As described above in detail, according to this invention, in order to render the deceleration of a cage favorable, the delay time between the response of a control system and the actual movement of the cage responsive to a velocity command value from an electronic computer has its optimum value found while the velocity command signal is varied by the electronic computer, whereupon a velocity command value preceding the delay time is output from the electronic computer. Therefore, the invention brings forth the effect cf providing an elevator velocity control method which dispenses with adjustments for the riding quality of the cage and which ensures a good riding quality and a high floor arrival accuracy.

Claims

What is claimed is:

1. A method for determining optimum delay time between a velocity command signal for an elevator cage and actual movement of the cage responsive to the velocity command signal, said method comprising steps of:

(a) differentiating a velocity command signal to obtain a selected deceleration value;

(b) calculating a value representing an actual time interval needed for the elevator to reach the selected deceleration value;

(c) incrementing a delay time value between the velocity command signal and the actual movement of the cage by a predetermined incremental value when the actual time interval is shorter than a standard time interval;

(d) decrementing the delay time value by a predetermined incremental value when the calculated value representing the actual time interval exceeds a value representing a standard time interval;

(e) decrementing the delay time value by a predetermined incremental value when the calculated value representing the actual time interval is equal to the value representing the standard time interval and a measured deceleration value is greater than the selected deceleration value;

thereby generating a delay time value which represents the optimum delay time which when introduced into the velocity command signal will cause the elevator cage to travel smoothly and accurately to its intended destination.

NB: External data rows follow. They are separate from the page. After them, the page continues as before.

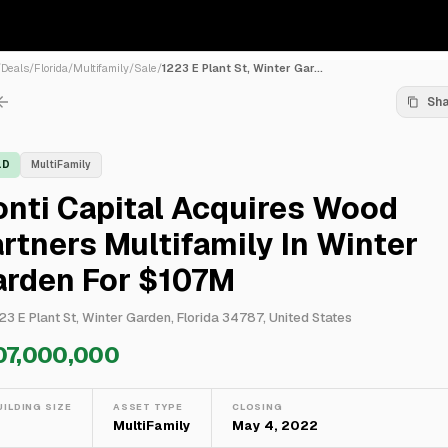
/
Deals
/
Florida
/
Multifamily
/
Sale
/
1223 E Plant St, Winter Gar...
Sh
LD
MultiFamily
nti Capital Acquires Wood
rtners Multifamily In Winter
arden For $107M
23 E Plant St, Winter Garden, Florida 34787, United States
07,000,000
UILDING SIZE
ASSET TYPE
CLOSING
—
MultiFamily
May 4, 2022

2. A velocity control method for an elevator as defined in claim 1, wherein said delay time is calculated for each of traveling condition of said cage, said traveling conditions including an ascent operation or descent operation, a heavy load or light load, and a high-speed travel or low-speed travel.

3. A method of determining optimum delay time according to claim 1 further including the step of setting the delay time value equal to a predetermined reference value when the delay time value exceeds a predetermined maximum value.

4. A method of determining optimum delay time according to claim 1 further including the step of setting the delay time value equal to a predetermined reference value when the delay time value is less than zero.

5. A method of controlling velocity of an elevator cage through introducing a determined time delay into a velocity command signal, comprising the steps of:

(a) calculating a value representing an optimum time delay between a velocity command signal and actual movement of an elevator cage responsive to the velocity command signal based upon a comparison between values representing measured actual time intervals and standard time intervals;

(b) introducing the optimum time delay into the velocity command signal for controlling the response to the velocity command signal and causing the elevator cage to travel smoothly to its intended destination.